Data extracted from a collection:
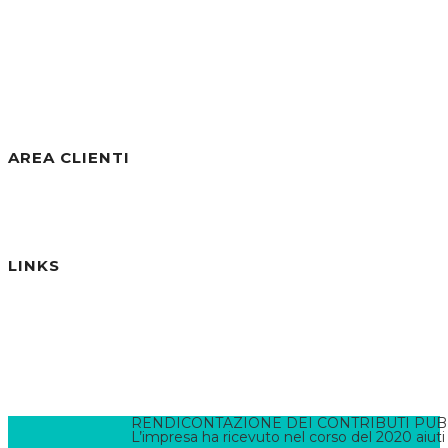
Visite negli ultimi 7gg:
21
Visite negli ultimi 30gg:
250
Visite Totali:
30.811
AREA CLIENTI
Benvenuto/a, Ospite
Accedi / Registrati
Password dimenticata?
LINKS
Informativa Privacy
Informativa Cookies
Termini e Condizioni
Pannello di Amministrazione
Accesso Webmail
Contatta il WebMaster
RENDICONTAZIONE DEI CONTRIBUTI PUBBLI
L’impresa ha ricevuto nel corso del 2020 aiuti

PROBLEM DETAILS:
Replace every "Visite" with "Accessi" in the text of all the rows above. Leave everything else unchanged, and omit the pictures.

ANSWER BELOW:
Accessi negli ultimi 7gg:
21
Accessi negli ultimi 30gg:
250
Accessi Totali:
30.811
AREA CLIENTI
Benvenuto/a, Ospite
Accedi / Registrati
Password dimenticata?
LINKS
Informativa Privacy
Informativa Cookies
Termini e Condizioni
Pannello di Amministrazione
Accesso Webmail
Contatta il WebMaster
RENDICONTAZIONE DEI CONTRIBUTI PUBBLI
L’impresa ha ricevuto nel corso del 2020 aiuti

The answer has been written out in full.